### Input data
^^^^^^^^

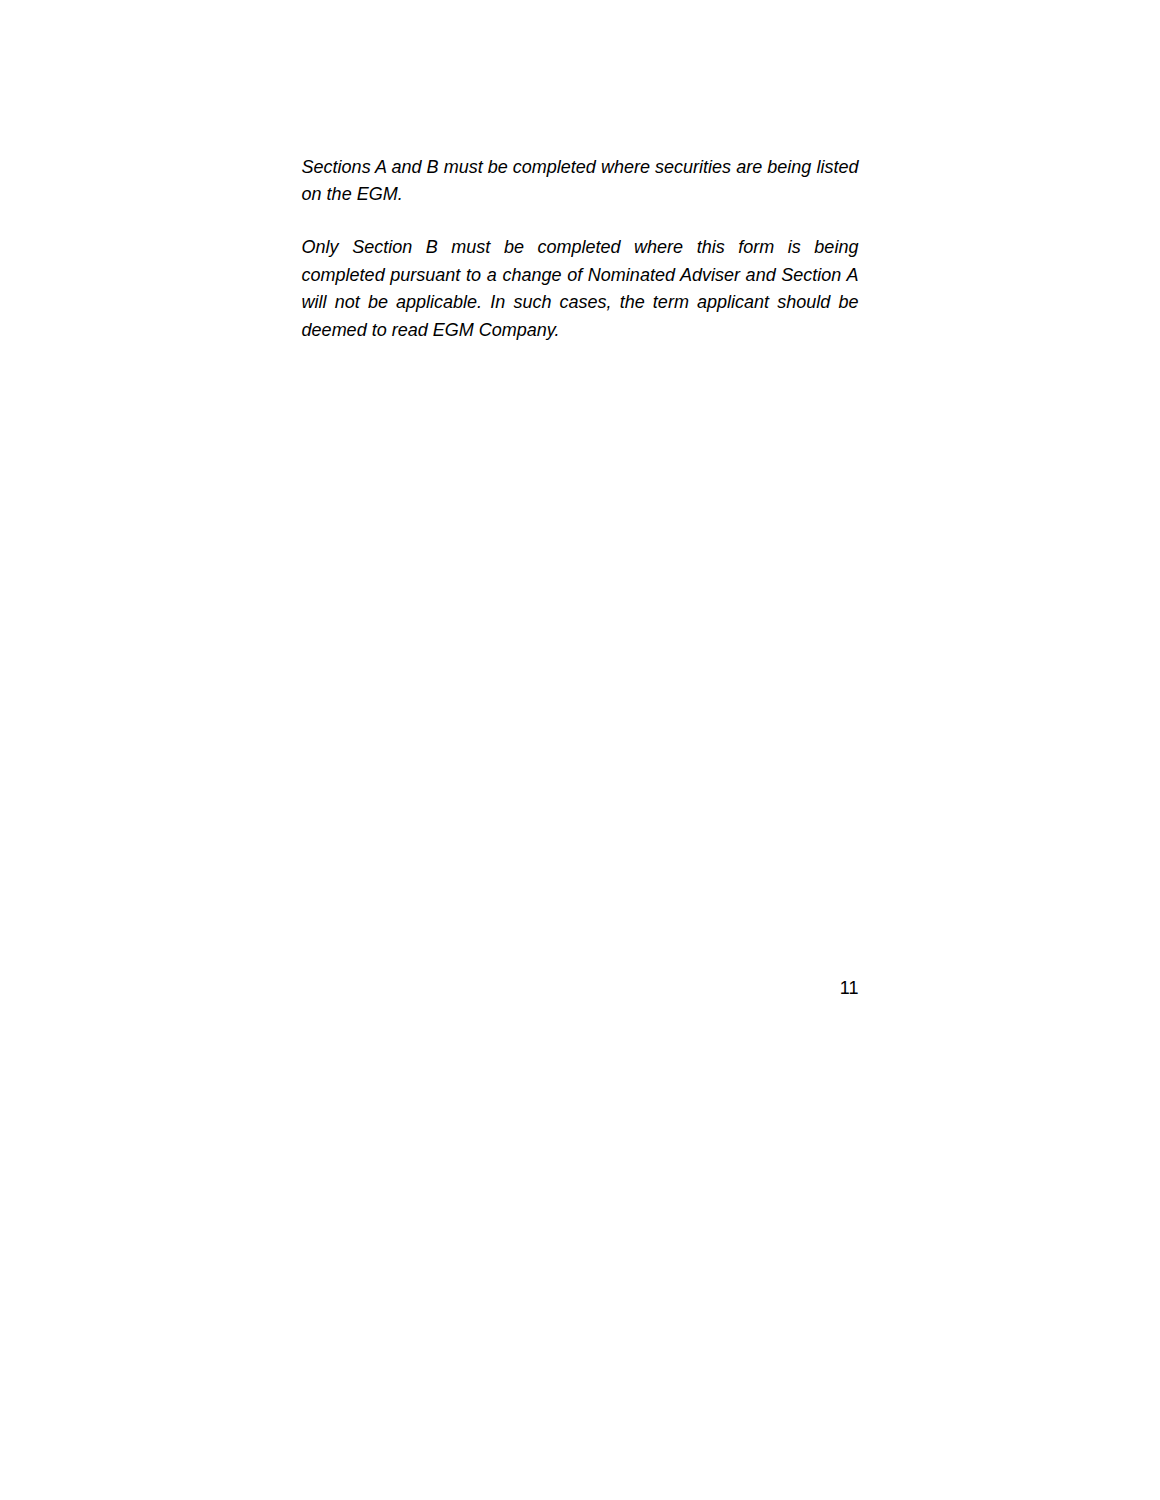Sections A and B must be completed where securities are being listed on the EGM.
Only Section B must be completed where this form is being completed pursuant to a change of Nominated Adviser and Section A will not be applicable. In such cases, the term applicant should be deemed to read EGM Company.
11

^^^^^^^^

### Activity
Leave the images out and transcribe the rest of the material exactly.

### Task result
Sections A and B must be completed where securities are being listed on the EGM.
Only Section B must be completed where this form is being completed pursuant to a change of Nominated Adviser and Section A will not be applicable. In such cases, the term applicant should be deemed to read EGM Company.
11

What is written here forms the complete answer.